Cigarette Butts Stunt Plants’ Growth

Cigarette Butts Stunt Plants’ Growth

Other humans aren’t the only living things affected by your smoking habit, scientists in the UK warn. Their new research suggests that at least some plants can’t grow as well in the presence of discarded cigarette butts.

Cigarette butts — the plastic, usually brown filters left behind when a person finishes smoking — are a ubiquitous source of pollution. By some accounts, they’re the most common form of litter in the world. Yet there’s been relatively little research on the specific environmental effects these butts could have on wildlife, including plants.

So researchers at Anglia Ruskin University in the UK conducted a simple experiment. They left behind various kinds of butts — unsmoked, smoked, and smoked with some of the cigarette still remaining — in pots of freshly seeded Lolium perenne (perennial ryegrass) and Trifolium repens (white clover). Then they watched the plants grow and compared them to control plants with pieces of wood roughly the same size and shape as the butts left behind.

The chances of an individual root successfully growing from a seed (germination) were lower on average in the pots with butts in them, regardless of the kind of butt used. Shoots were also stunted in both plants.
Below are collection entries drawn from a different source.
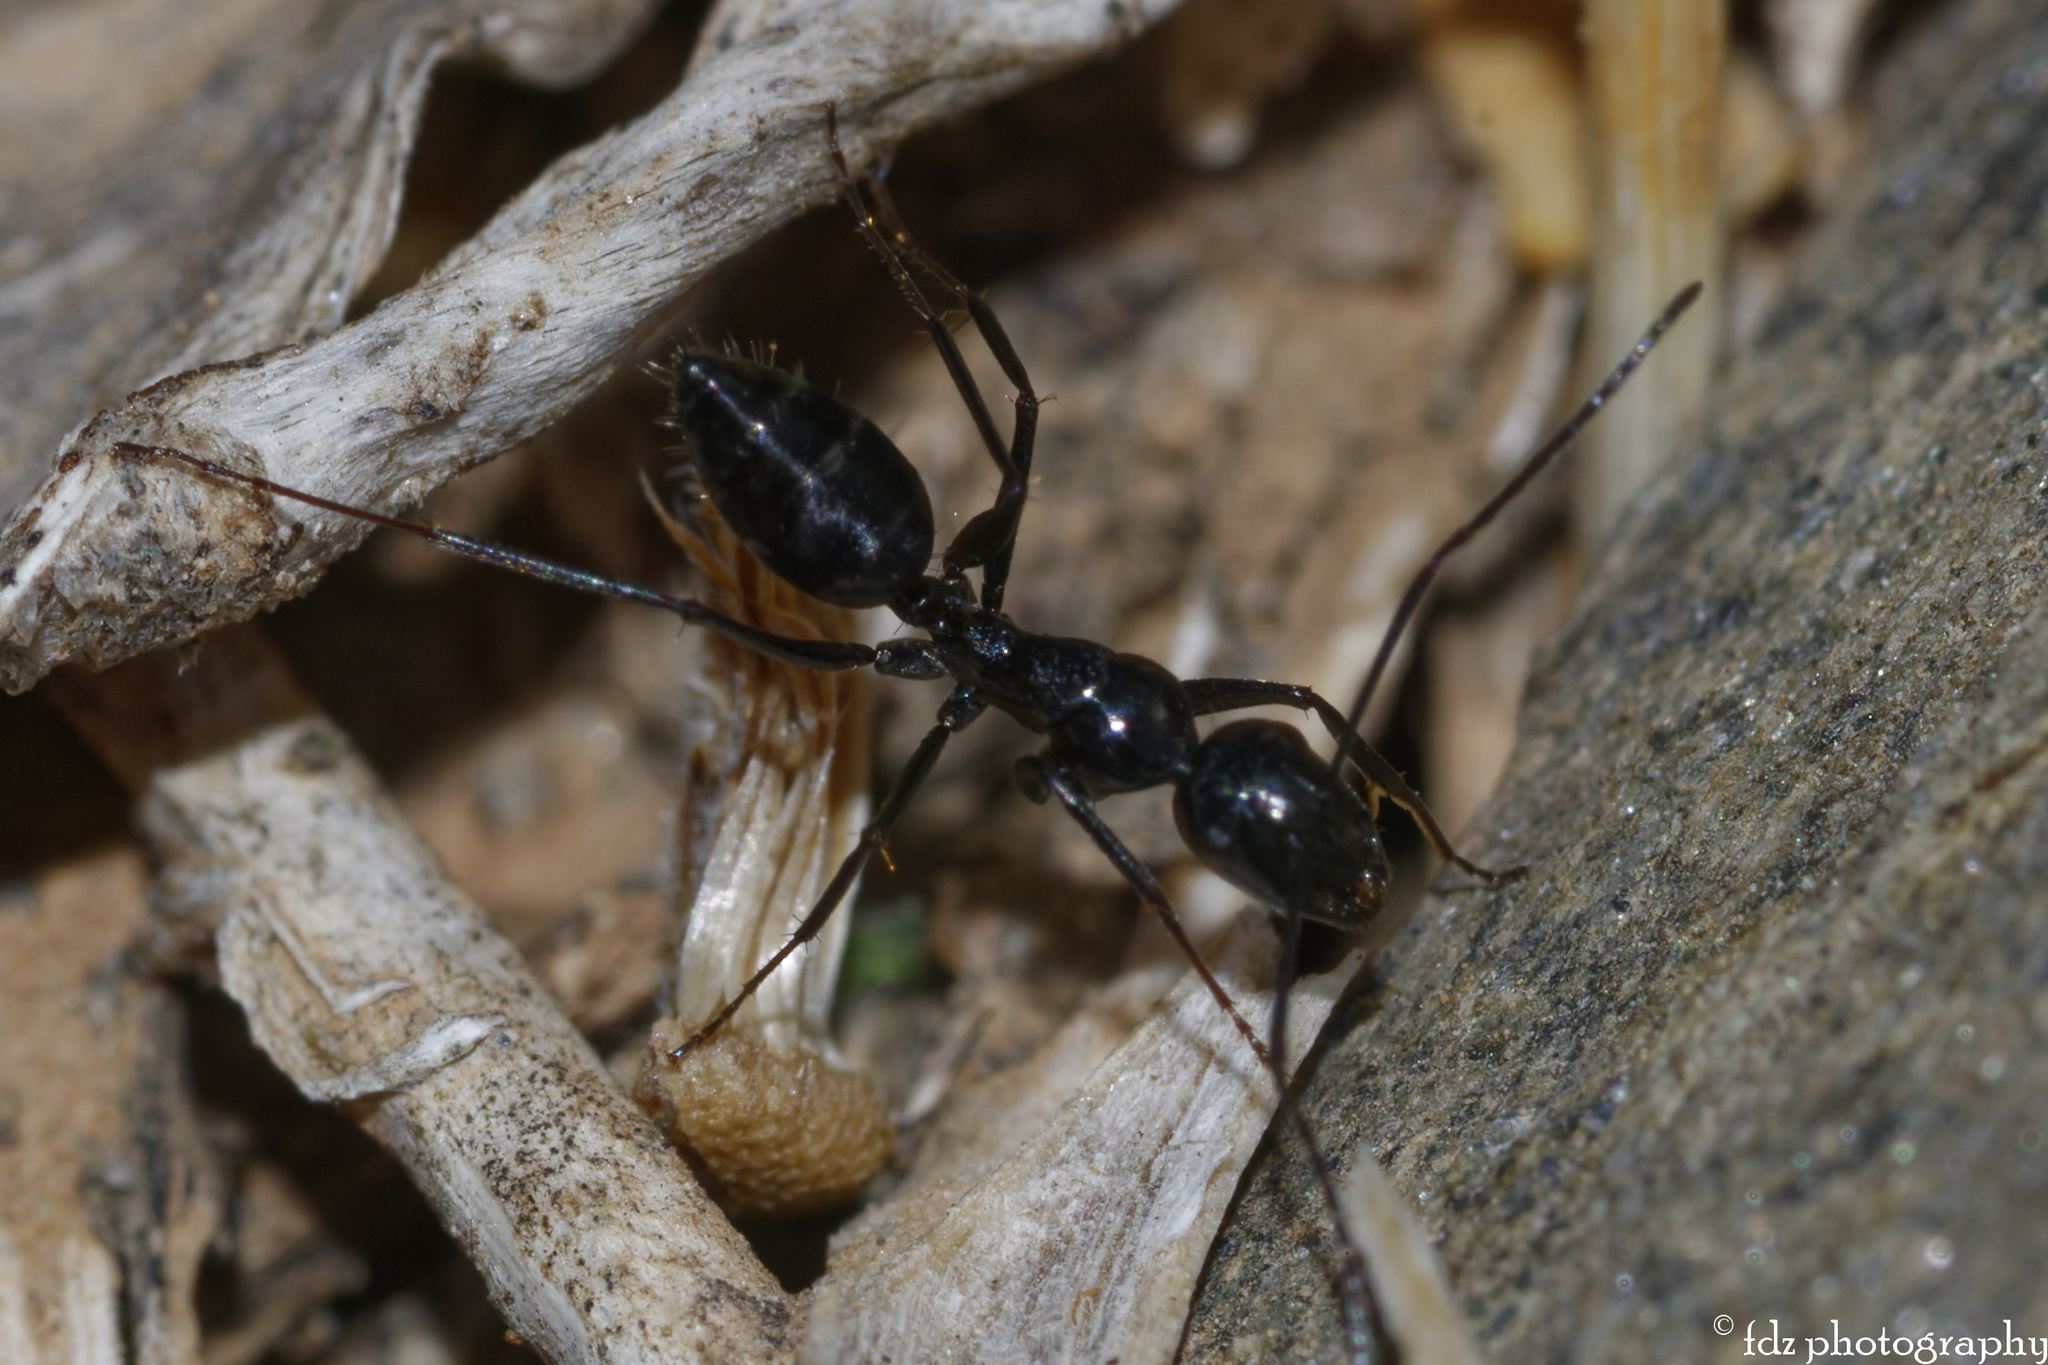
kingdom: Animalia
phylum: Arthropoda
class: Insecta
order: Hymenoptera
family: Formicidae
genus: Camponotus
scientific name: Camponotus aethiops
And for the clover, the overall mass of roots was smaller than it was in control plants.

The study’s findings were published this month in Ecotoxicology and Environmental Safety.

“Despite being a common sight littering streets and parks worldwide, our study is the first to show the impact of cigarette butts on plants. We found they had a detrimental effect on the germination success and shoot length of both grass and clover and reduced the root weight of clover by over half,” said lead author Dannielle Green, a biologist at Anglia Ruskin, in a release from the university.

The likely cause of the stunted growth in these plants is the plastic found in the filters, the authors said. That’s because plants that were exposed to filters with some of the tobacco cigarette still remaining were about as stunted as plants with the filters alone. These filters, usually made out of cellulose acetate, can take years, if not decades, to fully degrade in the environment.

The tobacco industry, unsurprisingly, has been reluctant to take much responsibility for the mess their products leave behind. And though there are ongoing efforts to force companies to use more degradable filters, front the costs of cleaning them up, or outright ban them altogether, the most practical thing smokers can do right now is realise the damage their butts are causing the environment.

Clover and ryegrass, for instance, are commonly found in city parks and fields. And when the researchers ventured to their local green spaces, they weren’t surprised to find butts everywhere.

“In some parks, particularly surrounding benches and bins, we found over 100 cigarette butts per square meter,” Green said. “Dropping cigarette butts seems to be a socially acceptable form of littering and we need to raise awareness that the filters do not disappear and instead can cause serious damage to the environment.”